3E Players Handbook: "A bard picks up a lot of stray knowledge while wandering the land and learning stories from other bards." (emphasis mine)

I acknowledge that I've already been advised to make up my own flavor text, and that's fine. But I'm petitioning for some respect in the core rules and in the FRPG community, even outside of DnD, for bardic knowledge. Calling it "stray knowledge", I believe, does not do the archetype of the bard justice.
 

Saeviomagy said:
The problem with the WLD is that it's authors (at least the author of the section in which all the "these class abilities don't work" items occur) are bad DMs.

They make it fundamentally obvious that they don't get key concepts within the rules, and that they don't care which classes get screwed by their arbitrary restrictions. As such, the entire section should be viewed with extreme prejudice, if not discarded in its entirety.

You all don't know how close THIS was to being the subject of my rant instead of bards. (And you're probably cursing your luck.) But the details would have sounded like a long list of things, one of which was: "why doesn't this certain author understand what it means to take 20 on a skill check", which would be a thread whose purpose was to slam one particular author - and of no use to people in general who DO understand the rules of 3E.

However, the author's attitude about bards was something I found to be representative to varying degrees of a wide variety of FRPG authors.
 

gizmo33 said:
I intended my "condescending hostility" to be only in proportion to the "condescending hostility" that I think most persons bring to any discussion about the value of oral traditions of knowledge. I figured that calling someone "modern" would be an insult that would be pretty easy to shake off (laugh at). I think the fact that the WLD and the condescending attitude of it's first 20 pages had a negative influence on how I chose to frame my thesis (and I agree with whoever alluded to his). I guess a wise bard would probably tell me something about "catching more flies with honey".
Probably so. Oddly enough, an insult is remarkably easy to view as an insult, no matter what actual words are used - when you use 'modern' to mean 'ignorant,' it shows.

My first reaction, in any case, would be something like that the World's Largest Dungeon is hardly a place to look to for good GMing tips and worldbuilding suggestions. While I'm sure it's a fine product, dungeons at their best are faintly ludicrous, and something made to be the Largest of them is only going to be moreso.
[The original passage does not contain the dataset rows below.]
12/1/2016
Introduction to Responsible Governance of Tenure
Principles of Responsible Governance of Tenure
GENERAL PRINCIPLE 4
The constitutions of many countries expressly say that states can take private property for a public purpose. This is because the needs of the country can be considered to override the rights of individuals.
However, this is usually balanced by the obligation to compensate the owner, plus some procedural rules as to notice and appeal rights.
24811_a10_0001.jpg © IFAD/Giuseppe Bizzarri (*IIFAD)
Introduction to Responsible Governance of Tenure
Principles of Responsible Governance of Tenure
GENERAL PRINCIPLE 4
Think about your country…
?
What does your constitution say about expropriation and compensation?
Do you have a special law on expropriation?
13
Personally, I feel that oral history is given a quasi-mystical significance here in the 'modern day' that overvalues it - the spread of literacy and of the printed word happened for a reason, after all. But in a fantasy campaign, that's of little consequence - many unlikely or impossible things, magic being the most obvious, have a great deal of utility in the game.

A major problem with the bard-as-ultimate-sage, though, is that many GMs, as others have intimated, find it important to restrict the flow of information. A large part of many adventures is the thrill of discovery, and the thrill of already knowing can be a poor substitute. In many ways, D&D is already too free with information - the ability to discern the moral and ethical leanings of an individual with a first-level spell is a notorious example of that.

In any case, many people in your situation, dissatisfied with the way the rules treat a particular archetype, have come up with their own rules to cover it more faithfully, or simply better. It might be a good project for you, as you've clearly done a great deal of study into the subject already. If what you produce serves the game sufficiently well, it's hardly inconceivable that it might spread.